• **Aim of the task**:
Show me each line of the listing below where the word "center" appears.

• **Data excerpt**:
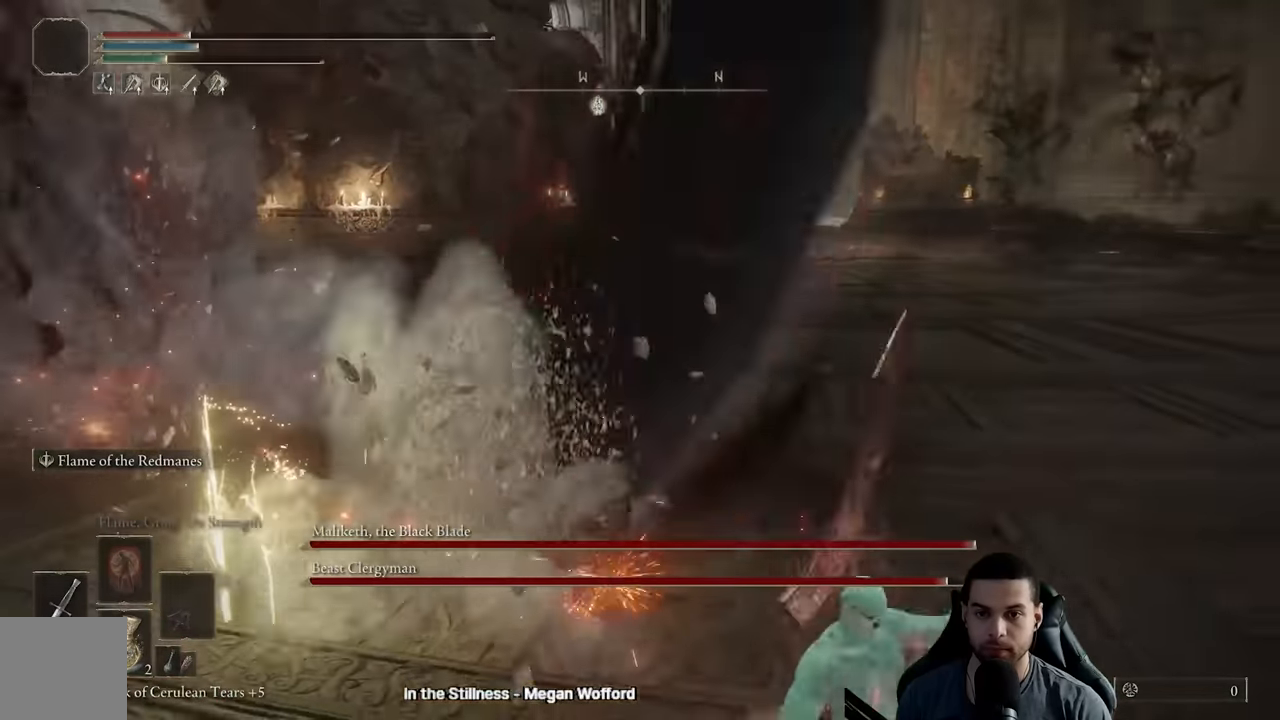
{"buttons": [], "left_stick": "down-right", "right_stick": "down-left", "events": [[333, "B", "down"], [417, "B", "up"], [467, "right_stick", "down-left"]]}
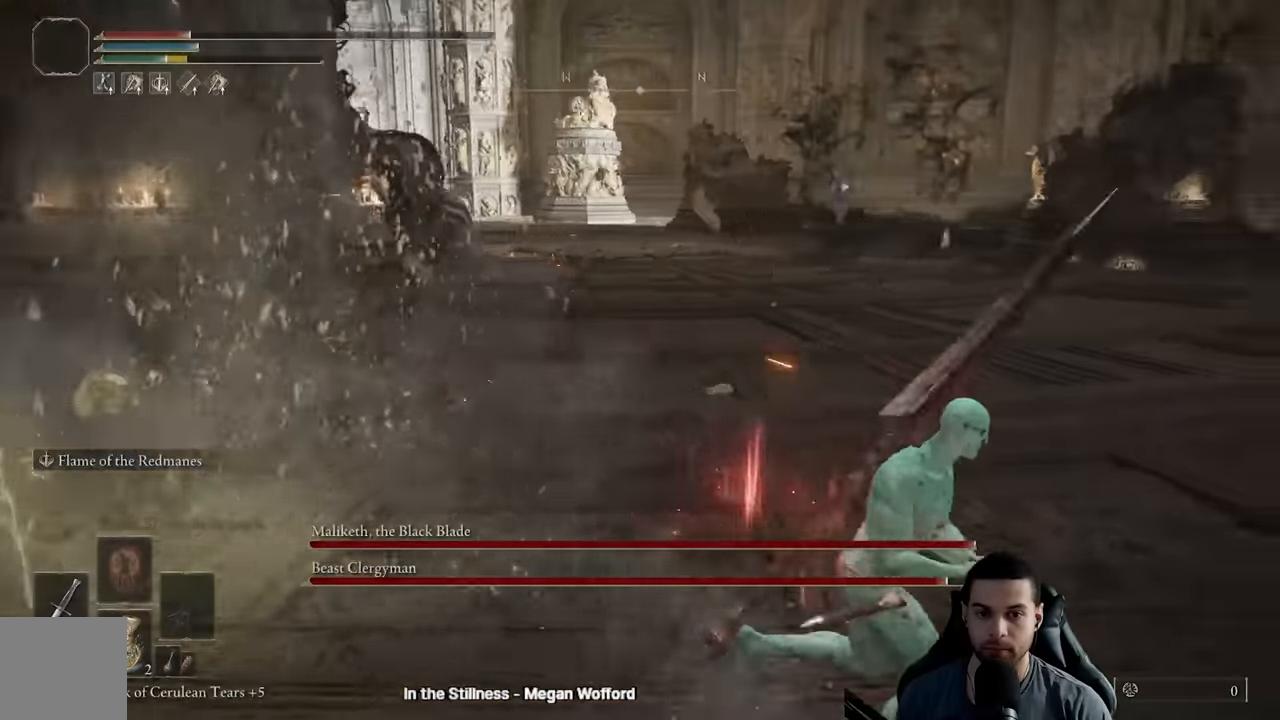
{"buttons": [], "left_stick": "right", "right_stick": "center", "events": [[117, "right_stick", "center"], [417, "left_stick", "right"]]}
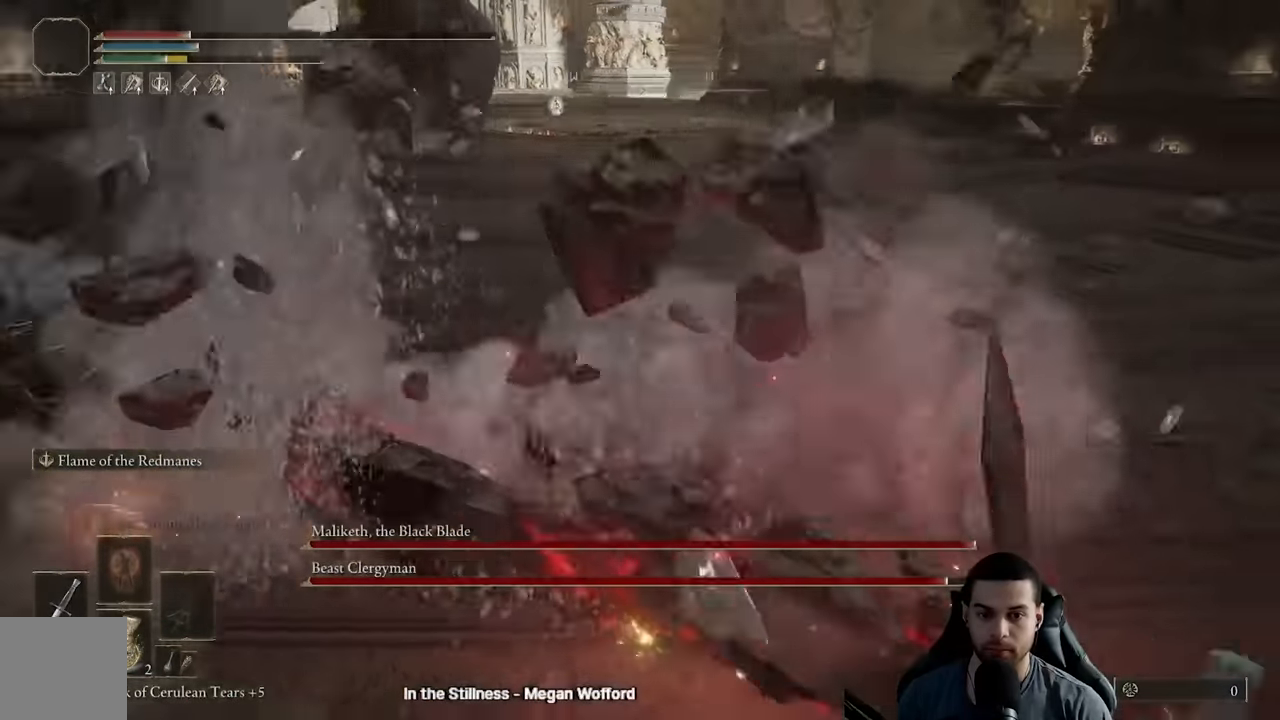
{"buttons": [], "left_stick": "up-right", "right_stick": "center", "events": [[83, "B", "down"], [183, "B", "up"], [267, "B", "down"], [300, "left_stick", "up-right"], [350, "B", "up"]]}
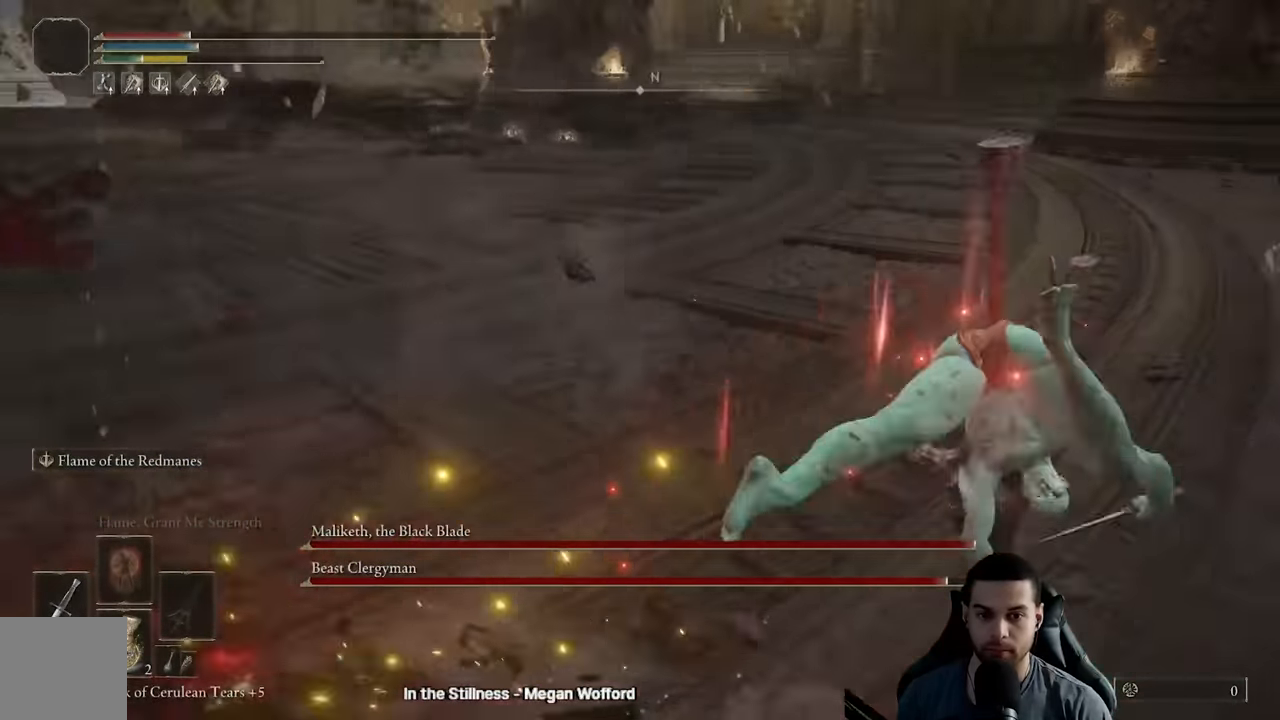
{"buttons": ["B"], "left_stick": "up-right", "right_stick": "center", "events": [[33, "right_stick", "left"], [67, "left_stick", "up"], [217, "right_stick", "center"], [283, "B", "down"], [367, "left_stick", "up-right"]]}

• **Solved exercise**:
{"buttons": [], "left_stick": "right", "right_stick": "center", "events": [[117, "right_stick", "center"], [417, "left_stick", "right"]]}
{"buttons": [], "left_stick": "up-right", "right_stick": "center", "events": [[83, "B", "down"], [183, "B", "up"], [267, "B", "down"], [300, "left_stick", "up-right"], [350, "B", "up"]]}
{"buttons": ["B"], "left_stick": "up-right", "right_stick": "center", "events": [[33, "right_stick", "left"], [67, "left_stick", "up"], [217, "right_stick", "center"], [283, "B", "down"], [367, "left_stick", "up-right"]]}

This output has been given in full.